Information shown:
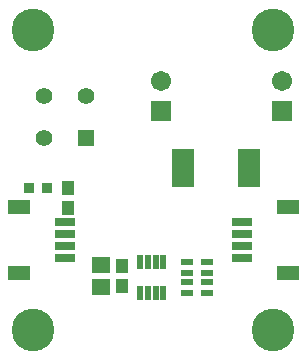
<source format=gbr>
G04 EAGLE Gerber RS-274X export*
G75*
%MOMM*%
%FSLAX34Y34*%
%LPD*%
%INSoldermask Top*%
%IPPOS*%
%AMOC8*
5,1,8,0,0,1.08239X$1,22.5*%
G01*
%ADD10R,0.501600X1.301600*%
%ADD11R,1.101600X1.176600*%
%ADD12R,1.901600X3.301600*%
%ADD13R,1.601600X1.341600*%
%ADD14R,1.001600X0.551600*%
%ADD15C,3.617600*%
%ADD16R,1.651600X0.701600*%
%ADD17R,1.901600X1.301600*%
%ADD18R,0.901600X0.901600*%
%ADD19R,1.409600X1.409600*%
%ADD20C,1.409600*%
%ADD21R,1.706600X1.706600*%
%ADD22C,1.706600*%


D10*
X135480Y82850D03*
X135480Y56850D03*
X128980Y82850D03*
X122480Y82850D03*
X115980Y82850D03*
X115980Y56850D03*
X122480Y56850D03*
X128980Y56850D03*
D11*
X100330Y79620D03*
X100330Y62620D03*
D12*
X152340Y162560D03*
X208340Y162560D03*
D13*
X82550Y80620D03*
X82550Y61620D03*
D14*
X172330Y82850D03*
X155330Y82850D03*
X172330Y73850D03*
X172330Y65850D03*
X172330Y56850D03*
X155330Y56850D03*
X155330Y73850D03*
X155330Y65850D03*
D15*
X25400Y279400D03*
X228600Y279400D03*
D16*
X202190Y96600D03*
X202190Y106600D03*
X202190Y86600D03*
X202190Y116600D03*
D17*
X241190Y73600D03*
X241190Y129600D03*
D16*
X51810Y106600D03*
X51810Y96600D03*
X51810Y116600D03*
X51810Y86600D03*
D17*
X12810Y129600D03*
X12810Y73600D03*
D15*
X25400Y25400D03*
X228600Y25400D03*
D18*
X21710Y146050D03*
X36710Y146050D03*
D11*
X54610Y128660D03*
X54610Y145660D03*
D19*
X70070Y187740D03*
D20*
X70070Y223740D03*
X34070Y223740D03*
X34070Y187740D03*
D21*
X133350Y210820D03*
D22*
X133350Y236220D03*
D21*
X236220Y210820D03*
D22*
X236220Y236220D03*
M02*

</source>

Problem statement:
Beginning with the line that holds "X228600Y25400D03*" and ending with the last line of the data, copy each line exactly and add nothing.

Expected answer:
X228600Y25400D03*
D18*
X21710Y146050D03*
X36710Y146050D03*
D11*
X54610Y128660D03*
X54610Y145660D03*
D19*
X70070Y187740D03*
D20*
X70070Y223740D03*
X34070Y223740D03*
X34070Y187740D03*
D21*
X133350Y210820D03*
D22*
X133350Y236220D03*
D21*
X236220Y210820D03*
D22*
X236220Y236220D03*
M02*

</source>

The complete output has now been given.